Terzi Fahriddin Olgar: “ARTIK USTA YETİŞMİYOR!”
Sıradan olaylar gibi gördüğümüz tercihlerimiz aslında bir kültürün sonunu getiriyor! Döneminin geçerli mesleği olan terziliğin son kuşak temsilcileri ufak tefek tamirat ya da hazır giyim mağazalarının tadilatlarını yapıyor şimdilerde. Gerek geçmişe ışık tutmak, gerekse tüketim kültürünün yönlendirdiği beğenilerimiz üzerine düşünmek adına, İmece Kent Söyleşilerine bir terziyi konuk ettik. Ata mesleğinde gözünü açıp yaklaşık 40 yıl esnaflık yapan Fahriddin Ustayla, Bahçelievler Mahallesi’nde eşi Gazali Olgar’ın üzerine kayıtlı işyeri Kral Terzi’de konuştuk.Geçmişte iyi bir terzinin çok güzel paralar kazandığını ve işini zevkle yaptığını vurgulayan Fahriddin Olgar, en az üç prova gören takım elbisenin bir haftada ancak dikilebildiğini söyledi. Konuşmalarından eski günleri özlemle aradığını anladığımız Fahriddin Usta, insanların terzide yönlendiren iken, hazır giyimde ise bir anlamda başkalarının dayattıkları arasından seçim yapar olduklarını savunuyor. Elindeki sazı bırakıp sorularımızı yanıtlayan yılların terzisi, meslek serüvenini bizim için özetledi.
-BEDİR SOLMAZ: Fahriddin usta terziliğe nasıl başladınız, kaç yıldır makas sallayıp makine başında oturuyorsunuz?
-FAHRİDDİN OLGAR: Bu iş bizim ata ve aile mesleğimiz, bütün kardeşler gözümüzü terzilikte açtık desem yalan olmaz; yaklaşık 40 yıllık esnafım. Emekli olmama karşın gördüğünüz gibi hanımın yanında aynı uğraşı sürdürüyorum.
-BEDİR SOLMAZ: Peki, camda “Kral Terzi” yazıyor, bu krallık nerden geliyor?

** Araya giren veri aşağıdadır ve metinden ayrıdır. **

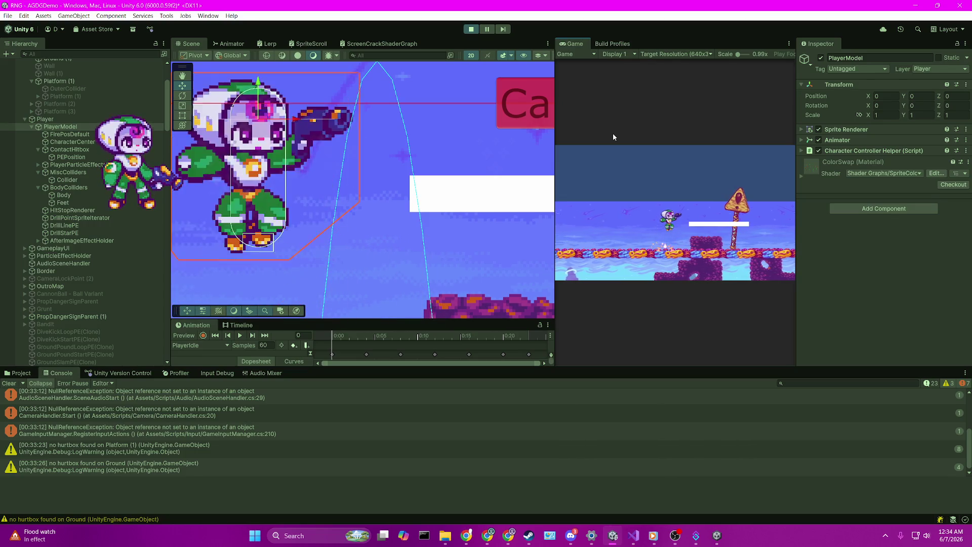
{"action": "key", "text": "Left"}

-FAHRİDDİN OLGAR: O bizim değil, vatandaşın, yani müşterinin yönlendirmesiyle seçilen bir isim; eskiden dükkâna isim konulurken ince eleyip sık dokunurdu, 1970’li aile işletmemizin ismi Giyingör’dü, o dönemde iyi ve güzel kral olarak tanımlanırdı. Şöyle ki, müşteri gelip kumaşın seçer, ‘Usta bana öyle bir gömlek dik ki, kral gibi olsun’ derdi. Biz de günün modasına uyup, Giyingör’ü Kral olarak değiştirdik. Ne var ki artık her ikisi de tarihe karıştı.
-BEDİR SOLMAZ: Yakınışınızdan işlerin iyi gitmediği izlenimi edindim, size böylesine karamsar tablo çizdiren etkenler ne olabilir?
-FAHRİDDİN OLGAR: Hangisini sayayım, yaşam koşullarını mı, geçmişe olan özlemi mi, yoksa mesleğin bittiğini mi? Biraz önce terziliğin ata mesleği olduğunu söyledim, dükkânlarımız çarşıda Yaşat İşhanı ve Silifke Caddesi’ndeydi. Neredeyse sabaha kadar çalışır yine de iş yetiştiremezdik. Müşteriye 15-20 gün hatta bir ay sonrasına teslim tarihi verirdik. Çevrede sanatkârın bir değeri, ağırlığı vardı. Çok aile çocuğunu terzinin yanına çırak vermek için araya hatırlı insan koyardı, ama ben çocuklarıma mesleği öğretmedim. Bizim kuşağın gitmesiyle birlikte ailemizde terzilik sona erecek. Bir insan için gözünü açtığı mesleğin yok olmasından daha hazin bir durum olabilir mi? İşimizi severek yapar, zevk alırdık. Müşteri gelir kumaşını seçer, isteklerini sıralar, fikrimizi sorar ve gerekli mutabakattan sonra ortaya el emeği göz nuru bir eser çıkardı, ya şimdi!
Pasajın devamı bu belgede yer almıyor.